Where are we headed in opera today? It is no longer expected that Le nozze di Figaro should be cast from a European cultural perspective. What then? Would a staging of the work from a contrasting cultural viewpoint be considered reverse appropriation? It seems to me that such a staging would be allowable and even desirable. Les pêcheurs de Perles, cast as it was for the Paris premiere in 1863, would not be acceptable today. Bizet’s opera is intrinsically relevant to the culture, religion and history of the people of South Asia in a way that Le nozze di Figaro is not relevant to its setting. Beaumarchais set the work in Paris, but censors forced him to a relocate it to Seville. Da Ponte didn’t blink. The piece could easily be transferred to San Juan or New York. Therein might lie a deep chasm between appropriating that which is endemic to the Bizet but not to the Mozart. Latins in Puerto Rico portraying Sri Lankans appropriate elements that could never reach full representative rigour on the stage. Diving for pearls is not a Puerto Rican thing, neither is praying to Brahma. I dare conclude that Torontonians are even less adept at fishing for pearls.
Thinking of evolutionary stage trends takes me to Charles Darwin, Richard Dawkins and his ideas on memetic cultural evolution and the theatrical genius of Konstantin Stanislavski’s Method of Physical Action, all in their way presaging profound change. Maturity comes with experience, intellectual depth and the pursuit of excellence. We change as we go. Intellectually, we have moved beyond the perspective of a Cio-Cio San interpreted traditionally by a white soprano. In her rendition of the role, Victoria de los Angeles, a Spaniard, was imaginative and profoundly touching as the 15-year-old geisha in Nagasaki. She was also essentially European.
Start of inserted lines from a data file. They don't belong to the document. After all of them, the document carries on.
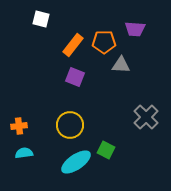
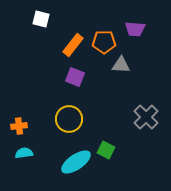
yellow circle: moved 1 px left, 6 px up
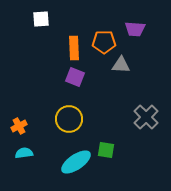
white square: rotated 18 degrees counterclockwise
orange rectangle: moved 1 px right, 3 px down; rotated 40 degrees counterclockwise
orange cross: rotated 21 degrees counterclockwise
green square: rotated 18 degrees counterclockwise
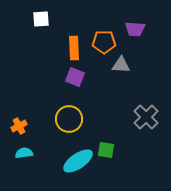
cyan ellipse: moved 2 px right, 1 px up
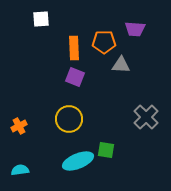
cyan semicircle: moved 4 px left, 17 px down
cyan ellipse: rotated 12 degrees clockwise
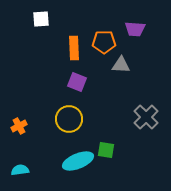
purple square: moved 2 px right, 5 px down
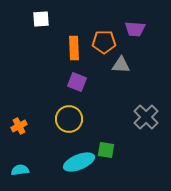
cyan ellipse: moved 1 px right, 1 px down
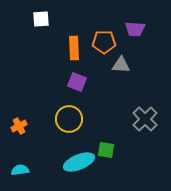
gray cross: moved 1 px left, 2 px down
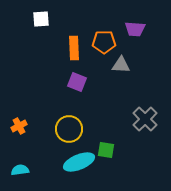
yellow circle: moved 10 px down
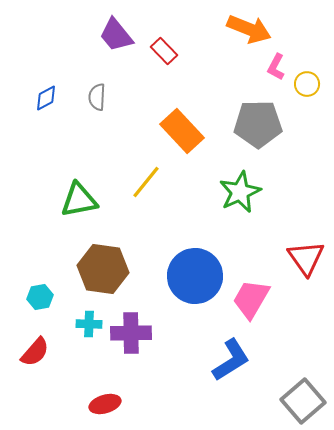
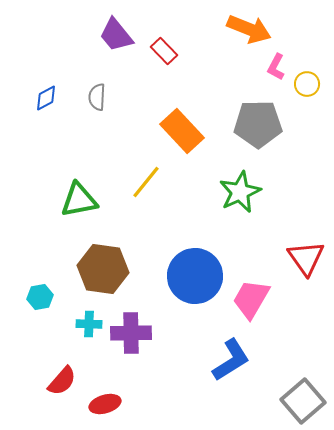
red semicircle: moved 27 px right, 29 px down
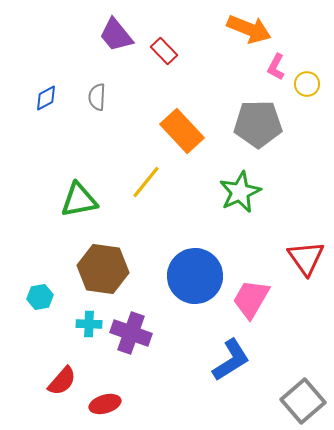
purple cross: rotated 21 degrees clockwise
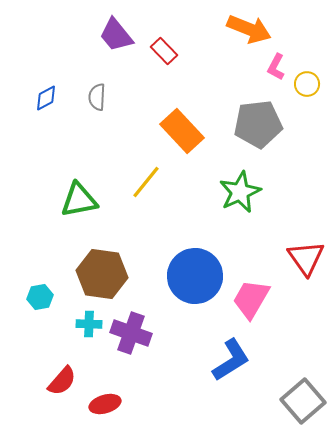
gray pentagon: rotated 6 degrees counterclockwise
brown hexagon: moved 1 px left, 5 px down
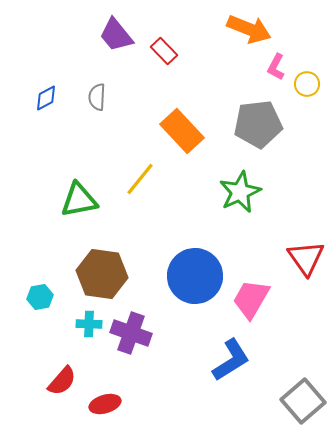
yellow line: moved 6 px left, 3 px up
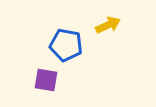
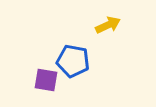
blue pentagon: moved 7 px right, 16 px down
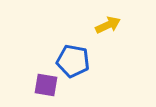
purple square: moved 5 px down
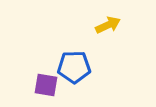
blue pentagon: moved 1 px right, 6 px down; rotated 12 degrees counterclockwise
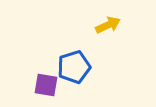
blue pentagon: rotated 16 degrees counterclockwise
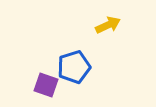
purple square: rotated 10 degrees clockwise
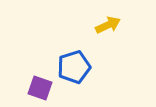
purple square: moved 6 px left, 3 px down
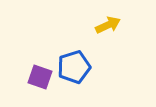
purple square: moved 11 px up
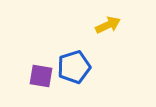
purple square: moved 1 px right, 1 px up; rotated 10 degrees counterclockwise
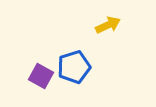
purple square: rotated 20 degrees clockwise
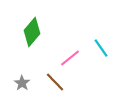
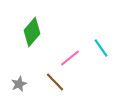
gray star: moved 3 px left, 1 px down; rotated 14 degrees clockwise
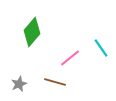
brown line: rotated 30 degrees counterclockwise
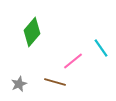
pink line: moved 3 px right, 3 px down
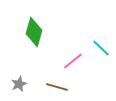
green diamond: moved 2 px right; rotated 24 degrees counterclockwise
cyan line: rotated 12 degrees counterclockwise
brown line: moved 2 px right, 5 px down
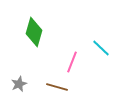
pink line: moved 1 px left, 1 px down; rotated 30 degrees counterclockwise
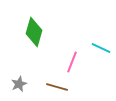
cyan line: rotated 18 degrees counterclockwise
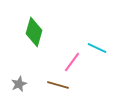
cyan line: moved 4 px left
pink line: rotated 15 degrees clockwise
brown line: moved 1 px right, 2 px up
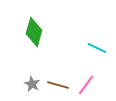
pink line: moved 14 px right, 23 px down
gray star: moved 13 px right; rotated 21 degrees counterclockwise
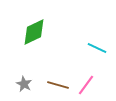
green diamond: rotated 48 degrees clockwise
gray star: moved 8 px left
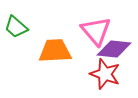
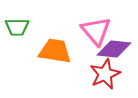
green trapezoid: moved 1 px right; rotated 40 degrees counterclockwise
orange trapezoid: rotated 12 degrees clockwise
red star: rotated 28 degrees clockwise
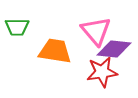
red star: moved 3 px left, 2 px up; rotated 16 degrees clockwise
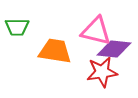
pink triangle: rotated 36 degrees counterclockwise
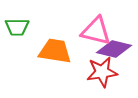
purple diamond: rotated 8 degrees clockwise
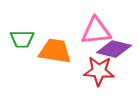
green trapezoid: moved 5 px right, 12 px down
pink triangle: rotated 20 degrees counterclockwise
red star: moved 3 px left, 1 px up; rotated 12 degrees clockwise
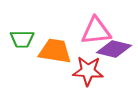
red star: moved 11 px left
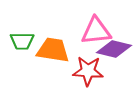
green trapezoid: moved 2 px down
orange trapezoid: moved 2 px left, 1 px up
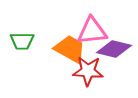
pink triangle: moved 4 px left
orange trapezoid: moved 17 px right, 1 px up; rotated 20 degrees clockwise
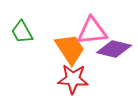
green trapezoid: moved 9 px up; rotated 60 degrees clockwise
orange trapezoid: rotated 28 degrees clockwise
red star: moved 15 px left, 8 px down
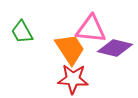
pink triangle: moved 1 px left, 2 px up; rotated 12 degrees clockwise
purple diamond: moved 1 px right, 1 px up
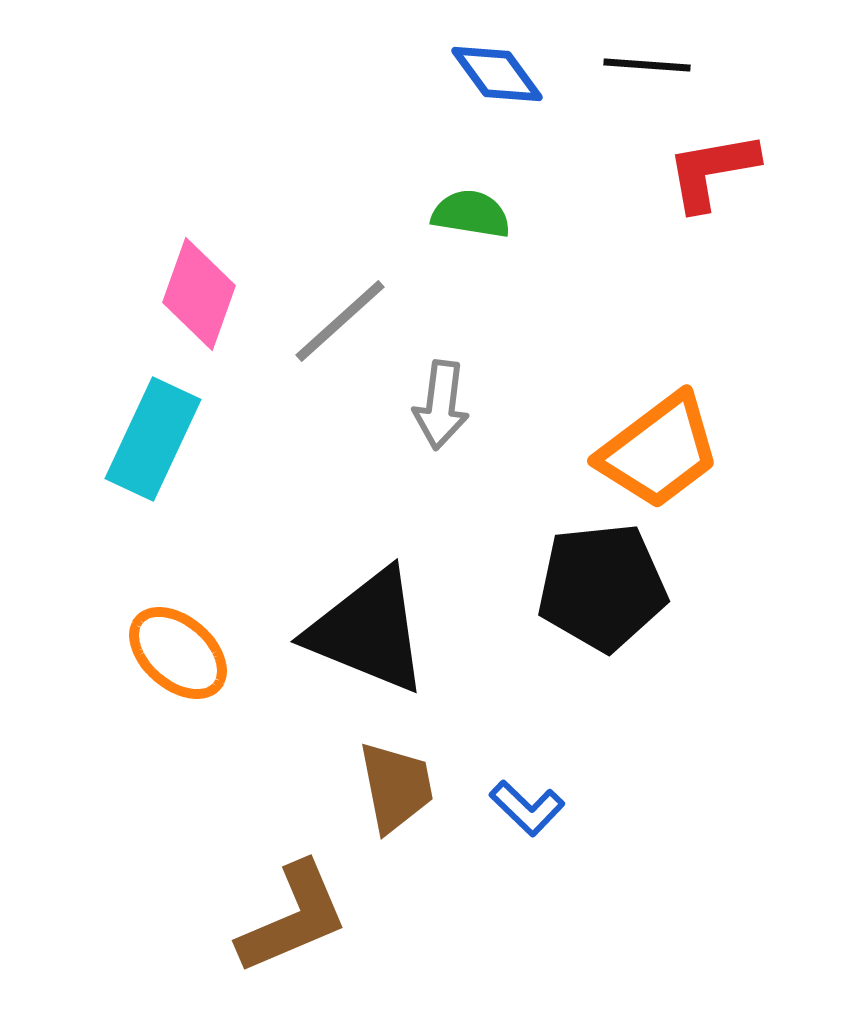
Then matters took a turn with the late Japanese soprano, Yoko Watanabe, who had all of Richard Miller’s seven pillars for performance success but added much that was missing and made the role her property for almost 400 performances. We evolve and we adjust to new modes, new challenges and changes that are logical and revelatory. We are, for sure, in need of continued dialogue and debate. Many are not happy with this, but others are eager to explore, experience and pursue new paradigms.